Estratto del documento -

Quando arriva la neve

Quando, la mattina del 26 aprile del 1986, scoppiò la centrale nucleare di Chernobyl, una fitta polvere simile a della neve cadde sulle zone limitrofe. Ed è proprio il concetto di neve, insieme a tutto ciò che la stessa – nel bene e nel male – è in grado di evocare a divenire di centrale importanza in Non cadrà più la neve, presentato in concorso alla 77° Mostra d’Arte Cinematografica di Venezia e realizzato da una Malgorzata Szumowska in ottima forma, con la collaborazione di Michal Englert.

Zhenia è un giovane massaggiatore che viene da un piccolo paese vicinissimo a Chernobyl. Il ragazzo giungerà in Polonia, dove inizierà a lavorare in un singolare quartiere della upper class di periferia, girando per le case, incontrando, di volta in volta, realtà completamente diverse ed entrando in confidenza con i suoi clienti fino a diventare, per loro, quasi un punto di riferimento.

Azioni richieste -
• A. Nel testo su Non cadrà più la neve, quale mestiere svolge Zhenia?
• B. Riporti fedelmente il passo del testo su Non cadrà più la neve che inizia con "Quando, la mattina" e termina con "di Michal Englert.".

[Elementi del dataset]
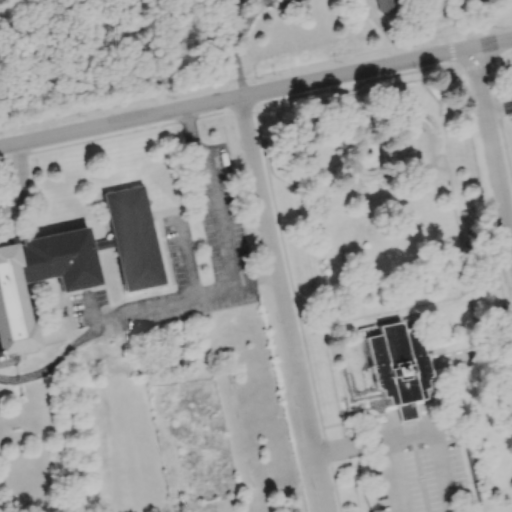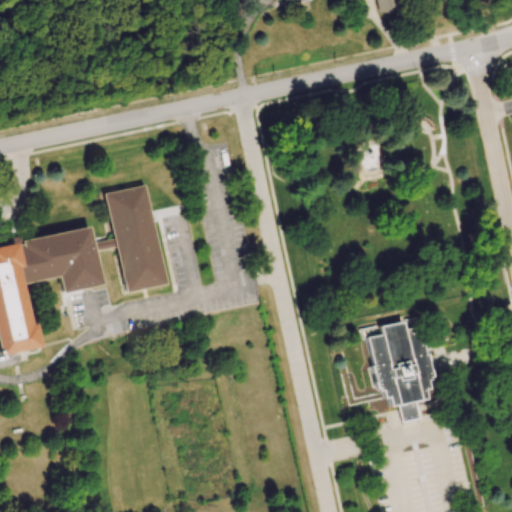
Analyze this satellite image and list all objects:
building: (287, 1)
building: (387, 6)
street lamp: (494, 28)
road: (449, 38)
road: (236, 46)
street lamp: (409, 47)
road: (451, 51)
street lamp: (337, 62)
road: (493, 64)
road: (454, 65)
road: (477, 66)
road: (459, 69)
road: (492, 70)
street lamp: (251, 75)
road: (256, 93)
road: (497, 108)
street lamp: (473, 117)
road: (492, 145)
street lamp: (237, 147)
road: (505, 149)
street lamp: (229, 161)
road: (504, 171)
road: (18, 178)
road: (214, 192)
park: (387, 198)
road: (275, 208)
street lamp: (492, 208)
road: (506, 223)
road: (498, 225)
street lamp: (257, 235)
building: (131, 238)
street lamp: (251, 245)
road: (503, 264)
building: (40, 277)
road: (255, 278)
road: (510, 288)
street lamp: (257, 304)
road: (283, 304)
road: (108, 318)
street lamp: (277, 324)
building: (397, 366)
street lamp: (296, 407)
road: (414, 433)
road: (394, 475)
street lamp: (312, 489)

Risposte per compito -
• A. È un giovane massaggiatore.

• B.
Quando, la mattina del 26 aprile del 1986, scoppiò la centrale nucleare di Chernobyl, una fitta polvere simile a della neve cadde sulle zone limitrofe. Ed è proprio il concetto di neve, insieme a tutto ciò che la stessa – nel bene e nel male – è in grado di evocare a divenire di centrale importanza in Non cadrà più la neve, presentato in concorso alla 77° Mostra d’Arte Cinematografica di Venezia e realizzato da una Malgorzata Szumowska in ottima forma, con la collaborazione di Michal Englert.